**Set task**
Please turn the lines of every row below into a single numbered list, leaving out any blank lines.

Dataset items:
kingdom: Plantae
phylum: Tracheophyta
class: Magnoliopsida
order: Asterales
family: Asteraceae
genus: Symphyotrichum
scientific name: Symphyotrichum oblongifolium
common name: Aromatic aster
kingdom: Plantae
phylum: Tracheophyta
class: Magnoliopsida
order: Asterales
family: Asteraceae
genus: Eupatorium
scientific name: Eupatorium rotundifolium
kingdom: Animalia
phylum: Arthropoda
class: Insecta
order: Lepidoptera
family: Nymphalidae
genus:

**Task output**
1. kingdom: Plantae
2. phylum: Tracheophyta
3. class: Magnoliopsida
4. order: Asterales
5. family: Asteraceae
6. genus: Symphyotrichum
7. scientific name: Symphyotrichum oblongifolium
8. common name: Aromatic aster
9. kingdom: Plantae
10. phylum: Tracheophyta
11. class: Magnoliopsida
12. order: Asterales
13. family: Asteraceae
14. genus: Eupatorium
15. scientific name: Eupatorium rotundifolium
16. kingdom: Animalia
17. phylum: Arthropoda
18. class: Insecta
19. order: Lepidoptera
20. family: Nymphalidae
21. genus:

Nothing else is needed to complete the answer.